The IPCC calls for mainstreaming of adaptation actions into institutional budget and policy planning, creating statutory processes, monitoring and evaluation frameworks and recovery measures during disasters. Moreover, introducing “behavioural incentives and economic instruments that address market failures, such as climate risk disclosure, inclusive and deliberative processes strengthen adaptation actions by public and private actors,” it says.
What options exist for climate resilient development?
In the IPCC’s assessment, the window of opportunity to keep the rise in temperature to below 1.5°C is narrowing. There already exists a consensus that under existing pledges by governments who signed the Paris Agreement, this goal is impossible, and the average temperature could rise as high as 3°C, with catastrophic consequences.
Climate Resilient Development is the answer, and it would align all pathways towards sharp cuts in greenhouse gas emissions, institution of measures to absorb much of the stock of CO2 in the atmosphere, and raise sufficient climate finance for adaptation.
Here, the IPCC says the global trend of urbanisation offers an immediate, critical opportunity to advance climate resilient development. Coastal cities and settlements play an especially important role.

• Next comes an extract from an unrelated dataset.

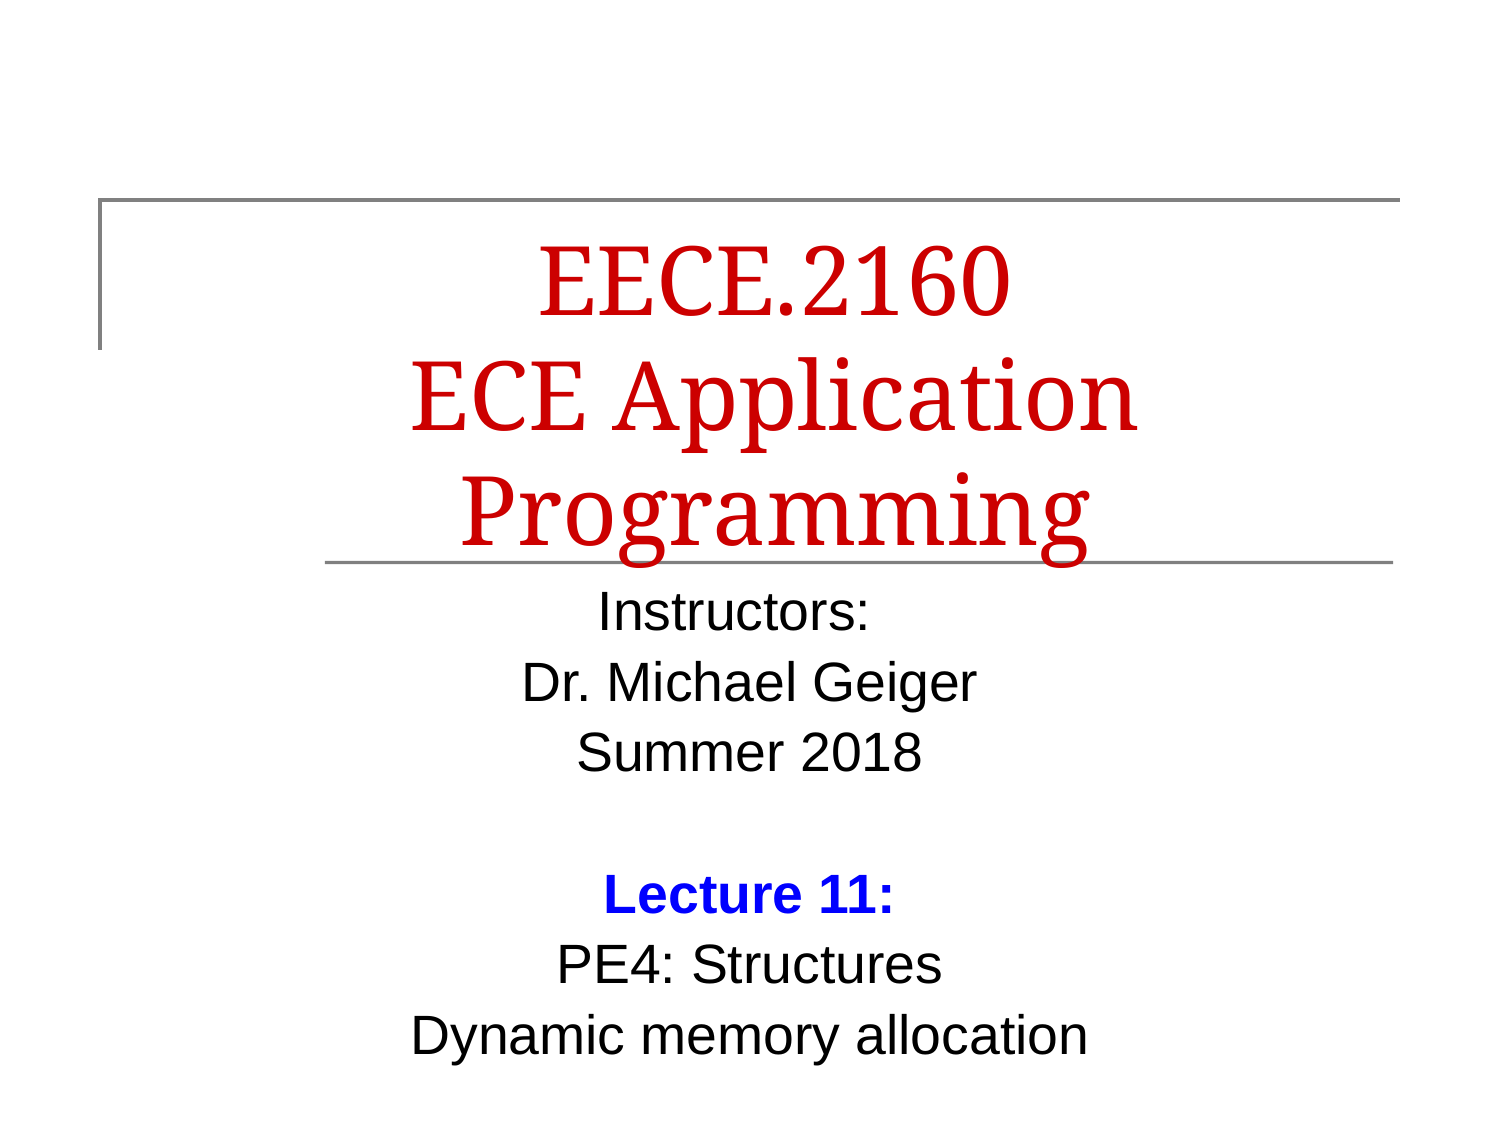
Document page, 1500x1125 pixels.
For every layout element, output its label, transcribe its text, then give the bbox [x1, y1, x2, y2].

title EECE.2160 ECE Application Programming [150, 212, 1401, 563]
subtitle Instructors: Dr. Michael Geiger Summer 2018 Lecture 11: PE4: Structures Dynamic memory allocation [0, 575, 1500, 1075]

What cannot work, however, is energy-intensive and market-led urbanisation. Neither would weak and misaligned finance, as well as a misplaced focus on grey infrastructure, rather than ecological and social approaches. Wrong policies in areas such as housing could, in fact, lock in maladaptation, particularly affecting poor communities. Poor land use policies, siloed approaches to health, ecological and social planning also affect resilient development. The rest of the current decade is crucial in steering the world towards a low carbon pathway, the report adds.